Russia’s central bank has taken dramatic steps in recent weeks to intervene in the market, implementing policies to prevent investors and companies from selling the currency and other measures that force them to buy it. What has Moscow done to strengthen the ruble?

The central bank has more than doubled interest rates to 20%. This encourages Russian savers to keep their money in local currency. Exporters have been instructed to exchange 80% of their foreign exchange earnings for rubles instead of US dollars or euros. Russian stockbrokers have been banned from selling securities held by foreigners. Residents are not allowed to make bank transfers outside Russia. Russia has threatened to demand payment for gas in rubles, not euros or dollars.

These measures allowed Moscow to artificially create demand for the ruble. The problem facing policymakers is that with the Russian economy in a state of disarray, no one really wants to buy the currency on their own. When the restrictions are lifted, demand for the ruble will fall and its value will fall – perhaps dramatically.
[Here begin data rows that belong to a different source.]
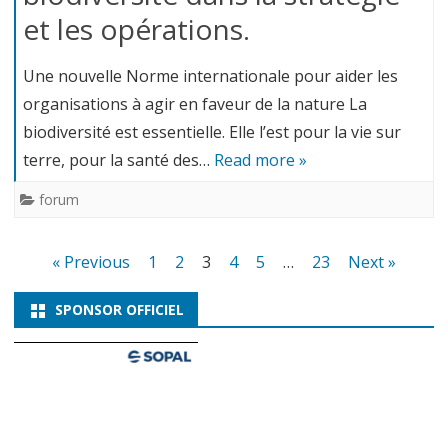
et les opérations.
Une nouvelle Norme internationale pour aider les
organisations à agir en faveur de la nature La
biodiversité est essentielle. Elle l’est pour la vie sur
terre, pour la santé des…
Read more »
forum
Navigation
« Previous
1
2
3
4
5
…
23
Next »
des
SPONSOR OFFICIEL
articles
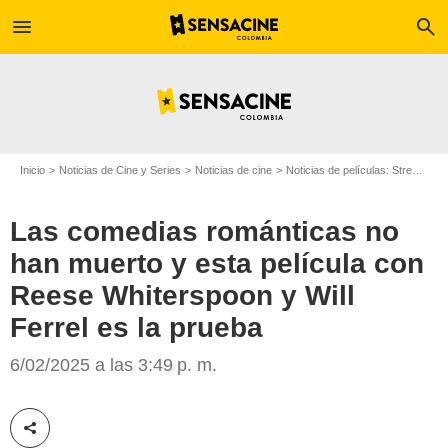
menu
search
Inicio
Noticias de Cine y Series
Noticias de cine
Noticias de películas: Streaming
Las comedias románticas no
han muerto y esta película con
Reese Whiterspoon y Will
Ferrel es la prueba
The Hindu
6/02/2025 a las 3:49 p. m.
Compartir esta noticia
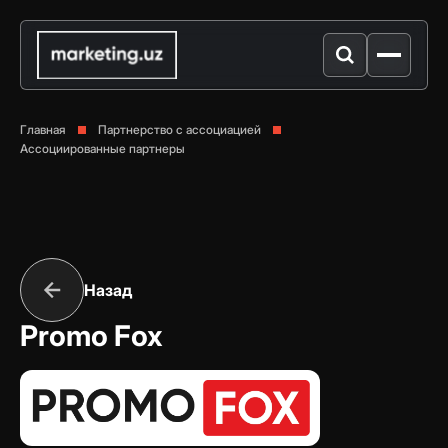
Главная
Партнерство с ассоциацией
Ассоциированные партнеры
Назад
Promo Fox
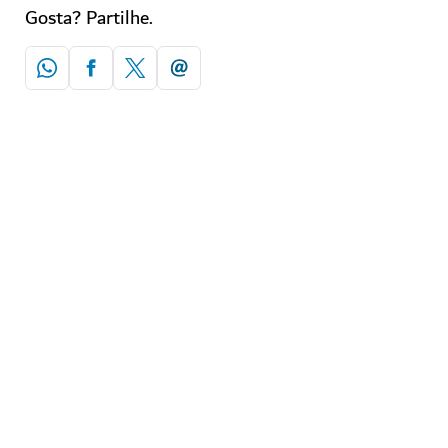
Gosta? Partilhe.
The same goes for the Russian stock market. The MOEX benchmark rose when trading resumed a week ago after a long hiatus due to the war, but analysts say this is due to restrictions on investors, including a ban on short selling. Only 33 shares were allowed to trade when the market reopened. When trading extended to all stocks this week, the index fell again. With this in mind, the recovery of the ruble and the movements in the stock market should not be taken as an indication that the Russian economy is recovering. The country is facing its deepest recession since the 1990s and the economy will shrink by a fifth this year, according to a recent forecast by S&P Global Market Intelligence.